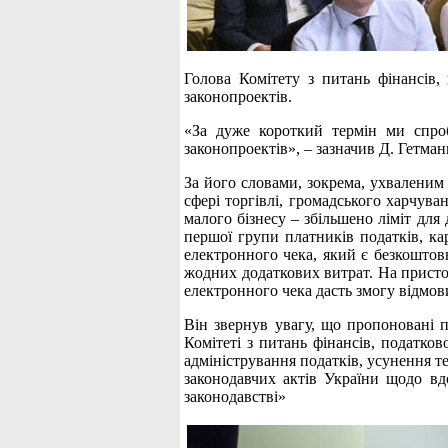
Голова Комітету з питань фінансів,
законопроектів.
«За дуже короткий термін ми спроб
законопроектів», – зазначив Д. Гетман
За його словами, зокрема, ухваленим
сфері торгівлі, громадського харчува
малого бізнесу – збільшено ліміт для
першої групи платників податків, ка
електронного чека, який є безкошто
жодних додаткових витрат. На присто
електронного чека дасть змогу відмови
Він звернув увагу, що пропоновані п
Комітеті з питань фінансів, податко
адміністрування податків, усунення т
законодавчих актів України щодо вд
законодавстві»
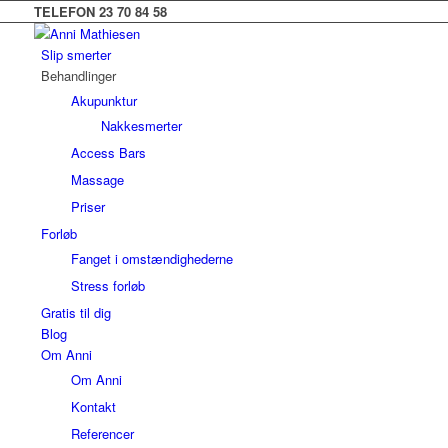
TELEFON 23 70 84 58
Slip smerter
Behandlinger
Akupunktur
Nakkesmerter
Access Bars
Massage
Priser
Forløb
Fanget i omstændighederne
Stress forløb
Gratis til dig
Blog
Om Anni
Om Anni
Kontakt
Referencer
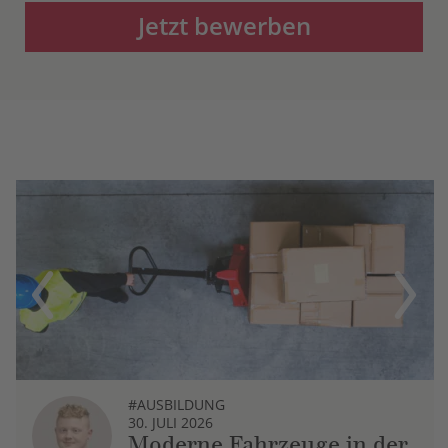
Jetzt bewerben
Previous
Next
#AUSBILDUNG
30. JULI 2026
Moderne Fahrzeuge in der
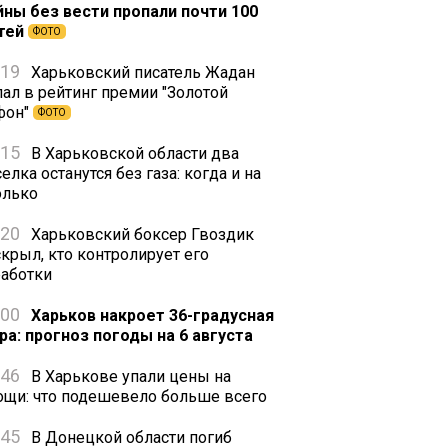
йны без вести пропали почти 100
тей
ФОТО
:19
Харьковский писатель Жадан
пал в рейтинг премии "Золотой
фон"
ФОТО
:15
В Харьковской области два
елка останутся без газа: когда и на
олько
:20
Харьковский боксер Гвоздик
скрыл, кто контролирует его
работки
:00
Харьков накроет 36-градусная
ра: прогноз погоды на 6 августа
:46
В Харькове упали цены на
ощи: что подешевело больше всего
:45
В Донецкой области погиб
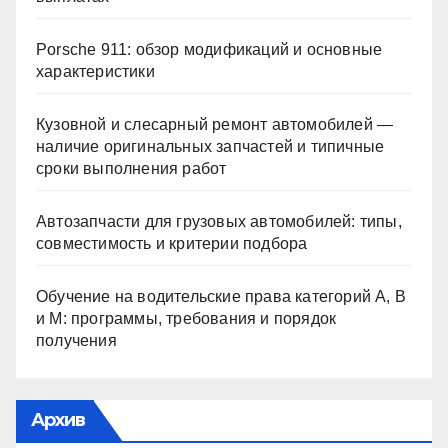
Porsche 911: обзор модификаций и основные
характеристики
Кузовной и слесарный ремонт автомобилей —
наличие оригинальных запчастей и типичные
сроки выполнения работ
Автозапчасти для грузовых автомобилей: типы,
совместимость и критерии подбора
Обучение на водительские права категорий A, B
и M: программы, требования и порядок
получения
Архив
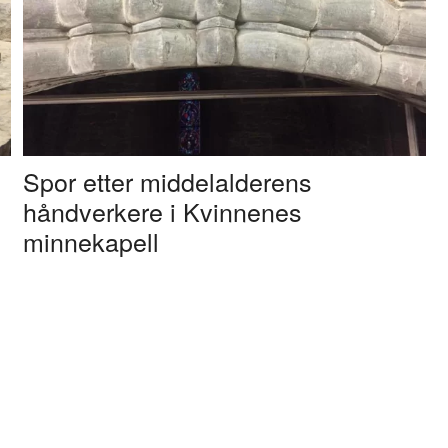
Spor etter middelalderens
håndverkere i Kvinnenes
minnekapell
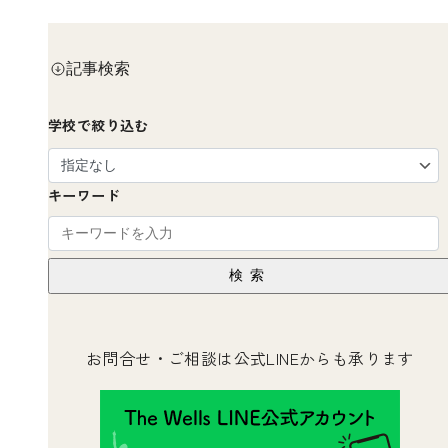
記事検索
学校で絞り込む
キーワード
検索
お問合せ・ご相談は公式LINEからも承ります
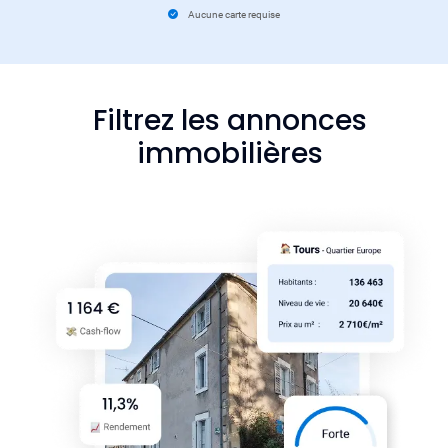
Aucune carte requise
Filtrez les annonces
immobilières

═══

PROBLEM DETAILS:
Reproduce word for word the lines from the one containing "Spor etter middelalderens" through the last line, both included, and leave the pictures out of your answer.

TASK RESPONSE:
Spor etter middelalderens
håndverkere i Kvinnenes
minnekapell
記事検索
学校で絞り込む
キーワード
検索
お問合せ・ご相談は公式LINEからも承ります
Aucune carte requise
Filtrez les annonces
immobilières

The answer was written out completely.